Entscheidungsstichwort (Thema)
Körperschaftsteuergutschrift, Verbot der Ungleichbehandlung von Inlands- und Auslandsdividenden, Keine Beschränkung der zeitlichen Wirkung der Entscheidung
Leitsatz (amtlich)
Die Art. 56 EG und 58 EG sind dahin auszulegen, dass sie einer Steuerregelung entgegenstehen, nach der bei einer Ausschüttung von Dividenden durch eine Kapitalgesellschaft ein in einem Mitgliedstaat unbeschränkt steuerpflichtiger Anteilseigner dann in den Genuss einer Steuergutschrift kommt, die nach Maßgabe des für die ausgeschütteten Gewinne geltenden Körperschaftsteuersatzes berechnet wird, wenn die ausschüttende Gesellschaft ihren Sitz im selben Mitgliedstaat hat, nicht aber dann, wenn sie ihren Sitz in einem anderen Mitgliedstaat hat.
Normenkette
EGVtr Art. 56, 58; EStG § 36 Abs. 2; KStG §§ 1-2
Beteiligte
Finanzamt Bonn-Innenstadt |
Verfahrensgang
Tatbestand
„Einkommensteuer ‐ Steuergutschrift für von inländischen Gesellschaften gezahlte Dividenden ‐ Art. 56 EG und 58 EG ‐ Zeitliche Beschränkung der Wirkungen von Urteilen“
In der Rechtssache C-292/04
betreffend ein Vorabentscheidungsersuchen nach Art. 234 EG, eingereicht vom Finanzgericht Köln (Deutschland) mit Entscheidung vom 24. Juni 2004, beim Gerichtshof eingegangen am 9. Juli 2004, in dem Verfahren
Wienand Meilicke,
Heidi Christa Weyde,
Marina Stöffler
gegen
Finanzamt Bonn-Innenstadt
erlässt
DER GERICHTSHOF (Große Kammer)
- - -
Ersetze im Urteil zur Steuergutschrift „Körperschaftsteuergutschrift“ durch „Steuergutschrift“ und gib den Abschnitt zwischen „Entscheidungsstichwort (Thema)“ und „Leitsatz (amtlich)“, beide eingeschlossen, neu aus. Die Auflistung stammt aus einer anderen Quelle als das Urteil.

= Gegebene Angaben =
- - -
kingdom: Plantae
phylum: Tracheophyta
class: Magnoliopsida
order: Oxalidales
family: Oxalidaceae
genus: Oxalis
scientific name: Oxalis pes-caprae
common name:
- - -
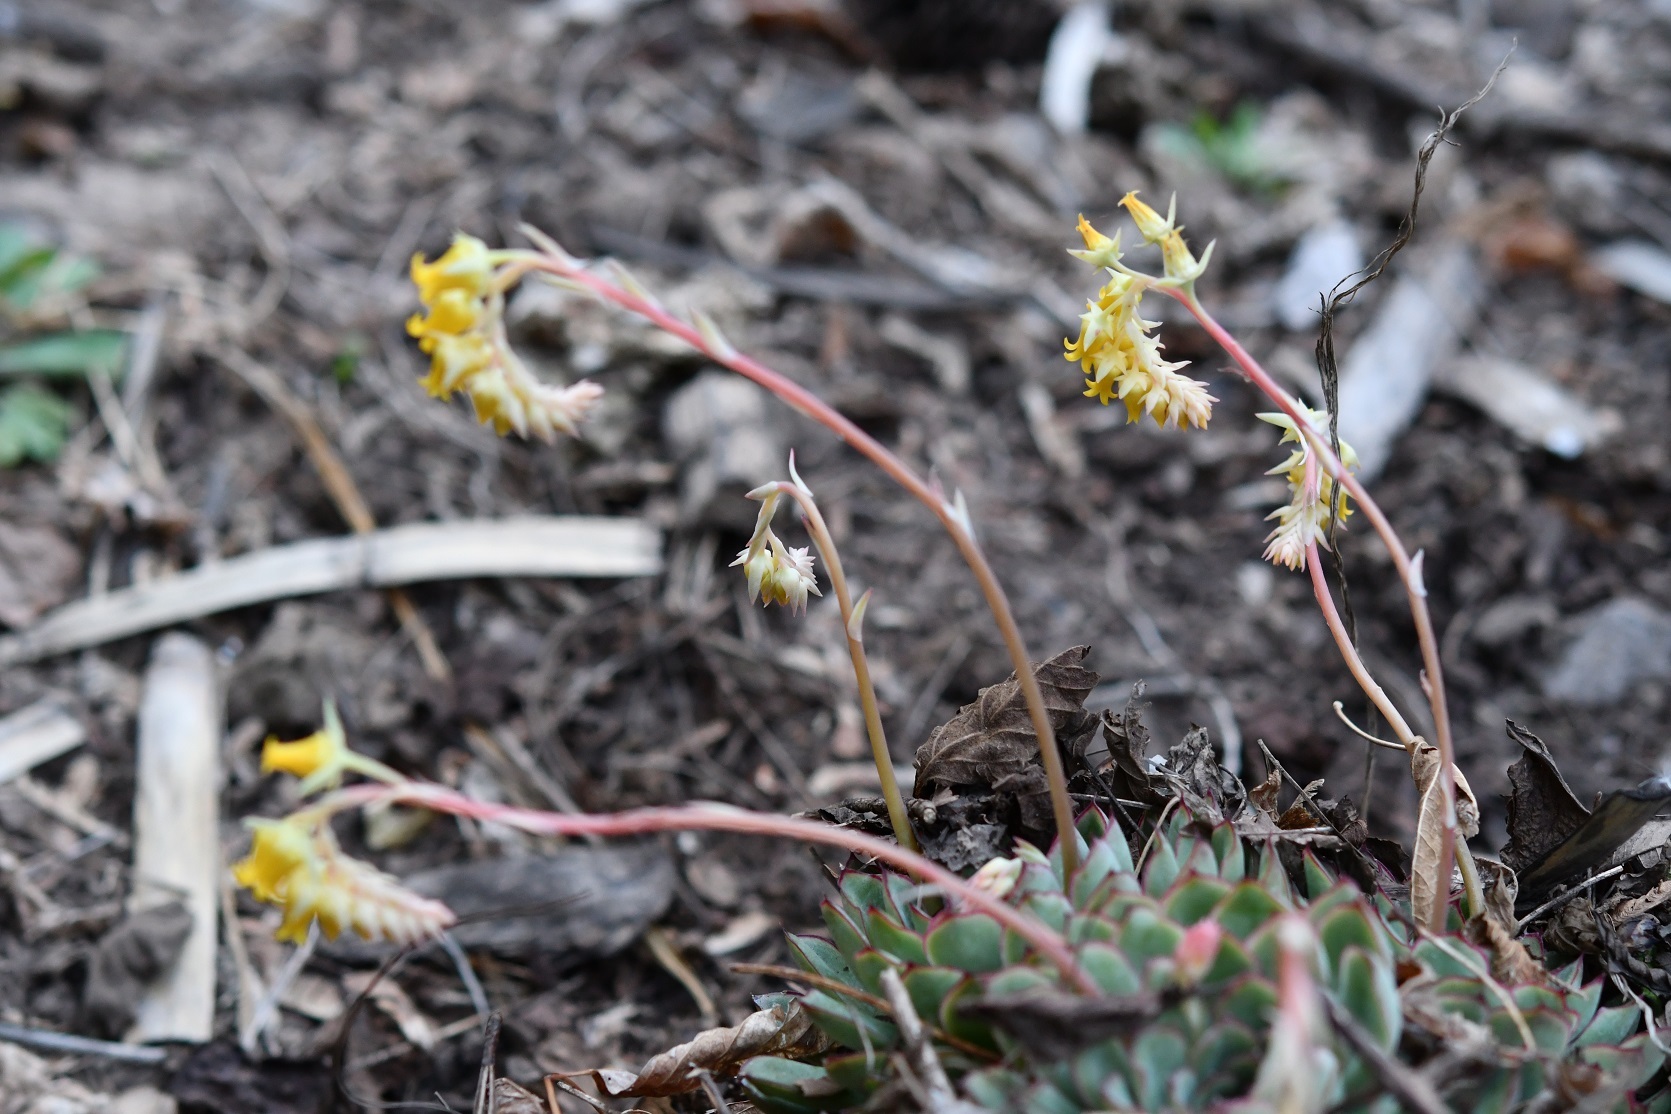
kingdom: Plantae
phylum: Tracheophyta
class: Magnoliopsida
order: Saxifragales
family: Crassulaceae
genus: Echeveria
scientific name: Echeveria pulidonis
- - -
= Vollständige Lösung =
Entscheidungsstichwort (Thema)
Steuergutschrift, Verbot der Ungleichbehandlung von Inlands- und Auslandsdividenden, Keine Beschränkung der zeitlichen Wirkung der Entscheidung
Leitsatz (amtlich)